#### [Instructions to follow]
Look below for the line holding "hfov_deg: 2.2" and the line holding "exposure_s: 1/5000". Repeat those two and everything between, exactly.

#### [Source data]
┄┄┄┄┄┄
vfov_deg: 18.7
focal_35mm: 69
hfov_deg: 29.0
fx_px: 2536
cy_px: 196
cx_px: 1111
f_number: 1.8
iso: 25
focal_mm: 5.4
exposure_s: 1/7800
┄┄┄┄┄┄
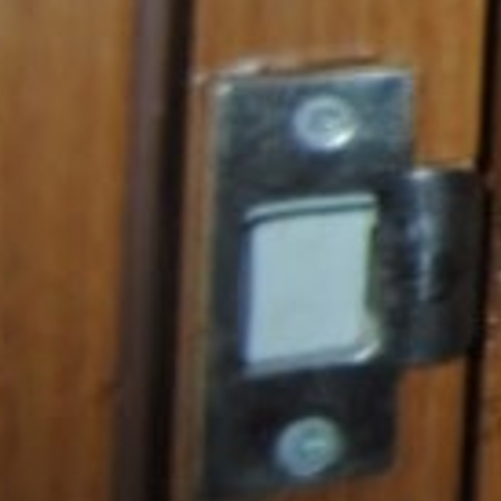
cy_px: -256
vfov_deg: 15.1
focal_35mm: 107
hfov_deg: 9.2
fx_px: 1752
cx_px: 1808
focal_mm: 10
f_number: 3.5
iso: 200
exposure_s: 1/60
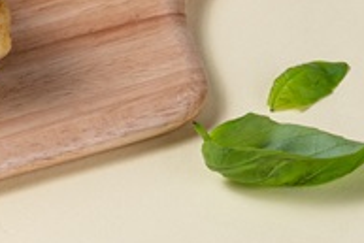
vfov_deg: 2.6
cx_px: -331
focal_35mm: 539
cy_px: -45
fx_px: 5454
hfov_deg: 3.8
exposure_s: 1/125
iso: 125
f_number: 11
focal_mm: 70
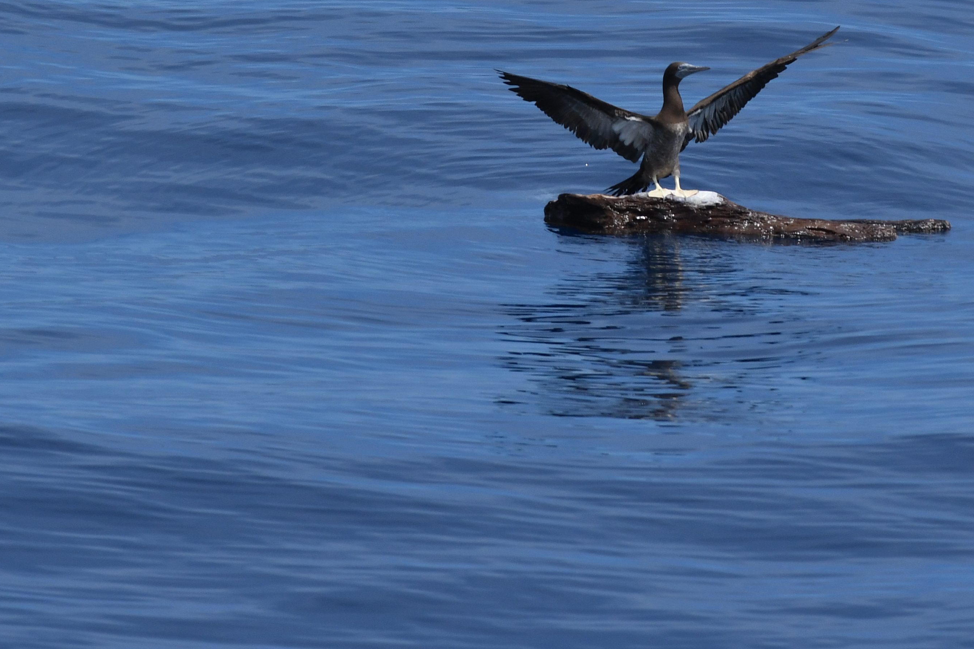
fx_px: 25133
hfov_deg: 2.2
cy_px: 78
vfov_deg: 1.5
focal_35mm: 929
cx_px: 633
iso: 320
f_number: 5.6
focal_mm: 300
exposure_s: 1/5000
┄┄┄┄┄┄
#### [Response]
hfov_deg: 2.2
cy_px: 78
vfov_deg: 1.5
focal_35mm: 929
cx_px: 633
iso: 320
f_number: 5.6
focal_mm: 300
exposure_s: 1/5000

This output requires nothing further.